Heres my question for water proponents: I feel that the water pan in this is bloody huge, too big to easily wrap it with foil to seal it well. Has anyone put an aluminum foil pan of water inside the water pan, for ease of clean up but still getting the temp and moisture benefits of having water?


----------



## kilo charlie (May 1, 2021)

I


dabiker68 said:


> New water smoker owner (Napoleon Apollo A300, 19"), all of one session in the books (3-2-1 ribs). Lots of discussion here re: water pans, pros and cons - very interesting, for sure.
> 
> Heres my question for water proponents: I feel that the water pan in this is bloody huge, too big to easily wrap it with foil to seal it well. Has anyone put an aluminum foil pan of water inside the water pan, for ease of clean up but still getting the temp and moisture benefits of having water?



Welcome to SMF! 

I'm sure someone has.. but if you can't wrap it in foil for easy clean up.. you can also try spraying it with a cooking oil like Pam to keep things from sticking to it. 

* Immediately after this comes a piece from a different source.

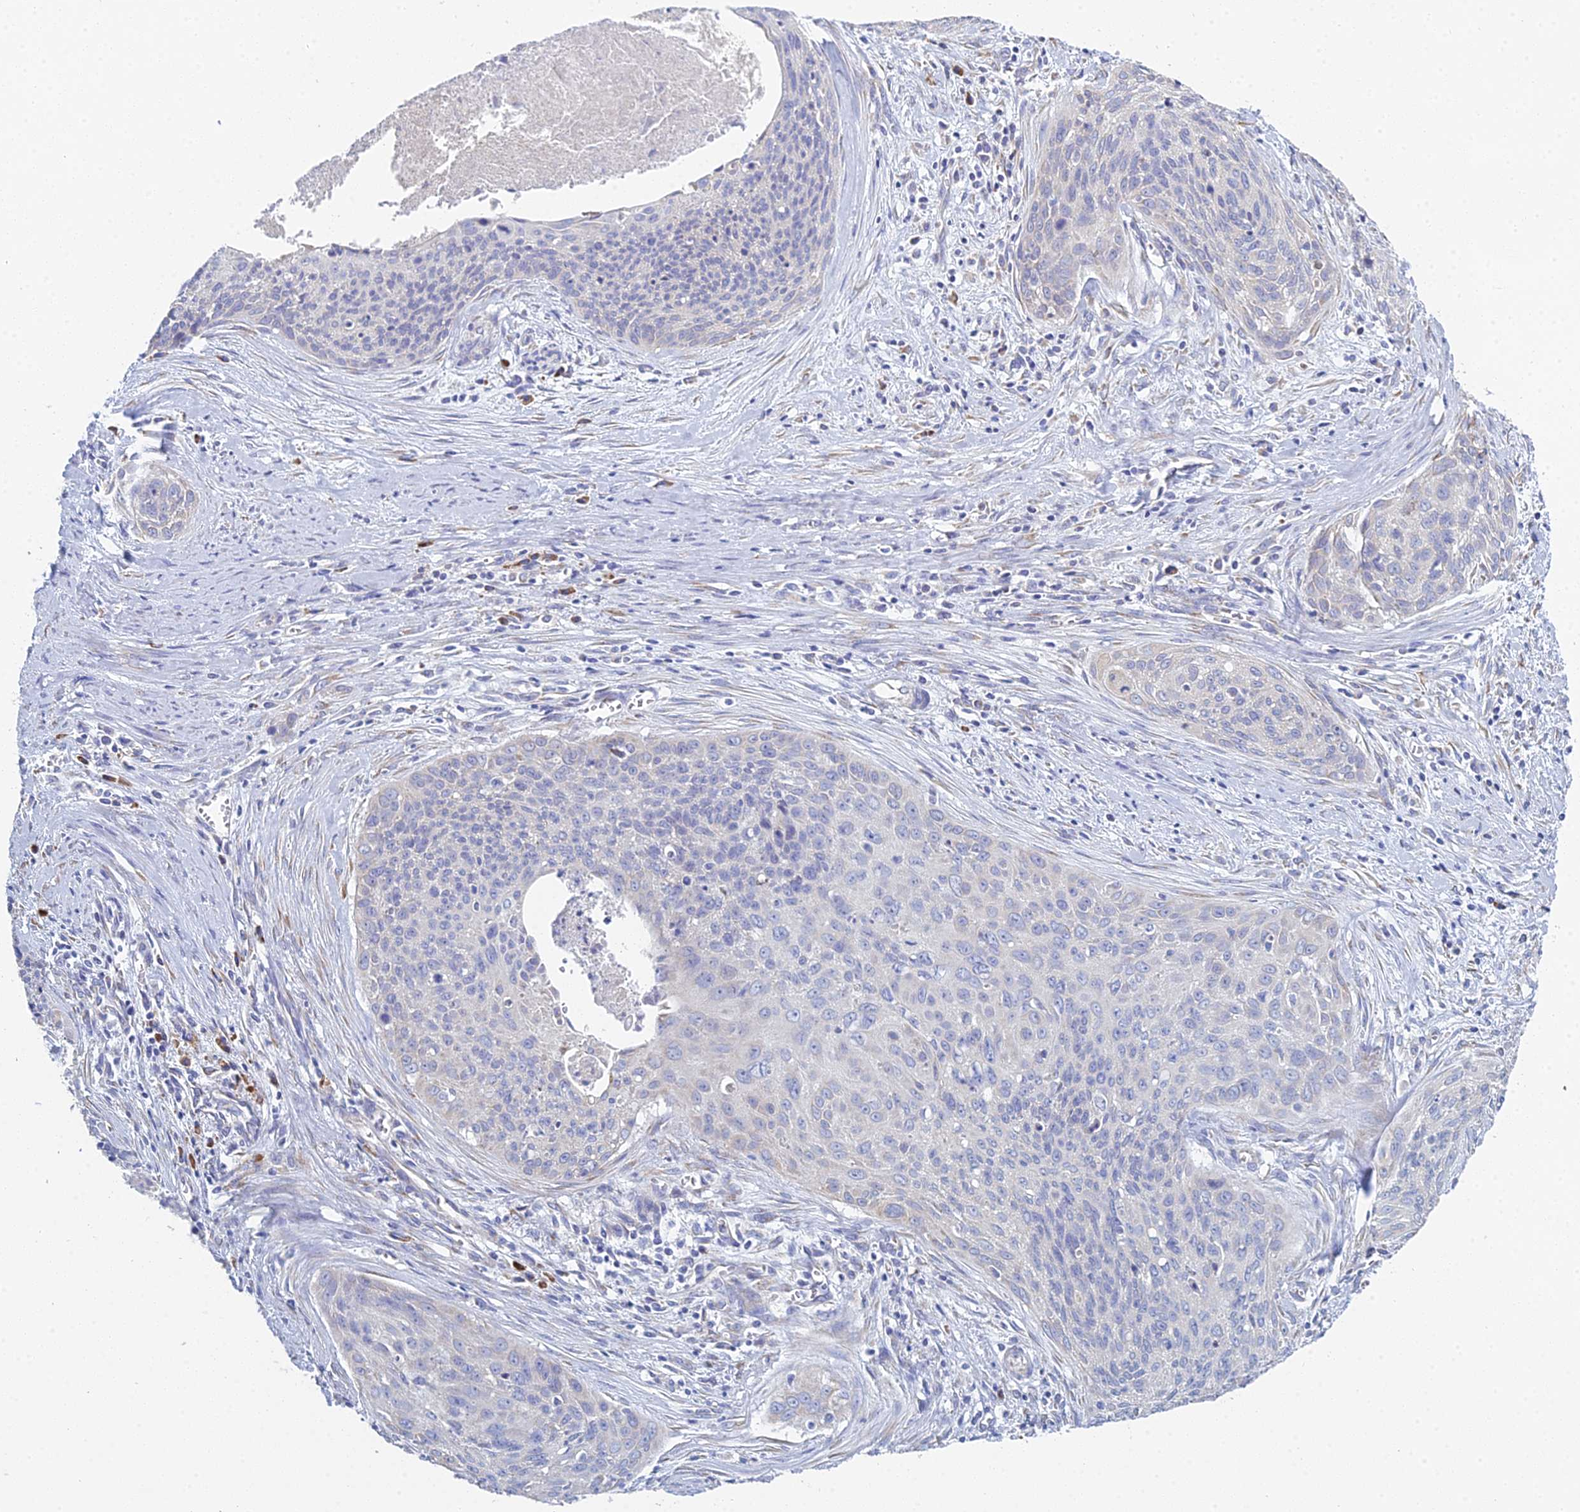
{"staining": {"intensity": "negative", "quantity": "none", "location": "none"}, "tissue": "cervical cancer", "cell_type": "Tumor cells", "image_type": "cancer", "snomed": [{"axis": "morphology", "description": "Squamous cell carcinoma, NOS"}, {"axis": "topography", "description": "Cervix"}], "caption": "Immunohistochemistry (IHC) of human cervical cancer shows no expression in tumor cells.", "gene": "CRACR2B", "patient": {"sex": "female", "age": 55}}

Give the foil pan a try and see what happens and report back


----------



## SecondHandSmoker (May 1, 2021)

KC has you covered.  Try the pan in a pan method.  You'll still get some errant drips and splatters but at least the clean up will be a tad easier.


----------



## PPG1 (May 1, 2021)

Welcome from South Carolina


----------



## Bearcarver (May 1, 2021)

dabiker68 said:


> New water smoker owner (Napoleon Apollo A300, 19"), all of one session in the books (3-2-1 ribs). Lots of discussion here re: water pans, pros and cons - very interesting, for sure.
> 
> Heres my question for water proponents: I feel that the water pan in this is bloody huge, too big to easily wrap it with foil to seal it well. Has anyone put an aluminum foil pan of water inside the water pan, for ease of clean up but still getting the temp and moisture benefits of having water?




Sounds like a Great Idea.
Most of those of us who use a Masterbuilt Electric Smokhouse never put water in our water pan, so we just cover the whole water pan with Foil, and change it only when it gets pretty ugly. If a regular Foil Pan would fit, I'd just replace my water pan with the foil pan, and just throw it away when needed. That's what I did with my bottom Drip pan. I cleaned it & put it away. Then I just change the foil on the floor when it gets ugly.

Bear


----------



## dabiker68 (May 9, 2021)

So, I tried it out and will declare it a tentative success. Was a short smoke, 2.5 hrs for drumsticks. I partially lined the water pan with foil, and put 2L (quarts) of water in a 4L foil pan inside. Clean up was super easy, foil pan was near dry so it would be something to watch for... 

That being said, I wonder if it might be beneficial to have no water for the second half of a longer session? Would have to monitor smoker temps closely, but would let bark form, less charcoal consumption, and maybe less chance of a stall as the water smoker would be able to go over the 280 max temp when water is present.. Discuss!


----------